[START OF RECORDS SUPPLIED]

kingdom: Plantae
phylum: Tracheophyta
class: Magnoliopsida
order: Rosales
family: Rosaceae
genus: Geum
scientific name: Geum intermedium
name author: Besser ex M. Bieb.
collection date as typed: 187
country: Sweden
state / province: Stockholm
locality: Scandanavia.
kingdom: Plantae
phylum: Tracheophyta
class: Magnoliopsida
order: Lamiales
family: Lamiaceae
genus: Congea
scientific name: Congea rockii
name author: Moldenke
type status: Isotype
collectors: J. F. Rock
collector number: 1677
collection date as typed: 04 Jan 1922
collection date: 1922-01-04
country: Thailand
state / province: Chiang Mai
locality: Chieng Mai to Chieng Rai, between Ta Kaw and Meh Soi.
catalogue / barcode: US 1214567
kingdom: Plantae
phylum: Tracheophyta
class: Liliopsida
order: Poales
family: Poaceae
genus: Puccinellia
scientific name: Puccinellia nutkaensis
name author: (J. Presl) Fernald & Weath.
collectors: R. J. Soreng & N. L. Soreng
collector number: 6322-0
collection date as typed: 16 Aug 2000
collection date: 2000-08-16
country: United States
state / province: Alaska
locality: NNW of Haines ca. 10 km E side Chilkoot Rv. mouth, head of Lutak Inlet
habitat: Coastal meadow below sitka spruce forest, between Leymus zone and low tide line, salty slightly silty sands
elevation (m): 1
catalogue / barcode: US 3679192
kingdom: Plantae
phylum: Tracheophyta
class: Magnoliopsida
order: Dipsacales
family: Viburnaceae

[END OF RECORDS SUPPLIED]

Please copy the records above line for line, with no changes.

# RESPONSE BELOW
kingdom: Plantae
phylum: Tracheophyta
class: Magnoliopsida
order: Rosales
family: Rosaceae
genus: Geum
scientific name: Geum intermedium
name author: Besser ex M. Bieb.
collection date as typed: 187
country: Sweden
state / province: Stockholm
locality: Scandanavia.
kingdom: Plantae
phylum: Tracheophyta
class: Magnoliopsida
order: Lamiales
family: Lamiaceae
genus: Congea
scientific name: Congea rockii
name author: Moldenke
type status: Isotype
collectors: J. F. Rock
collector number: 1677
collection date as typed: 04 Jan 1922
collection date: 1922-01-04
country: Thailand
state / province: Chiang Mai
locality: Chieng Mai to Chieng Rai, between Ta Kaw and Meh Soi.
catalogue / barcode: US 1214567
kingdom: Plantae
phylum: Tracheophyta
class: Liliopsida
order: Poales
family: Poaceae
genus: Puccinellia
scientific name: Puccinellia nutkaensis
name author: (J. Presl) Fernald & Weath.
collectors: R. J. Soreng & N. L. Soreng
collector number: 6322-0
collection date as typed: 16 Aug 2000
collection date: 2000-08-16
country: United States
state / province: Alaska
locality: NNW of Haines ca. 10 km E side Chilkoot Rv. mouth, head of Lutak Inlet
habitat: Coastal meadow below sitka spruce forest, between Leymus zone and low tide line, salty slightly silty sands
elevation (m): 1
catalogue / barcode: US 3679192
kingdom: Plantae
phylum: Tracheophyta
class: Magnoliopsida
order: Dipsacales
family: Viburnaceae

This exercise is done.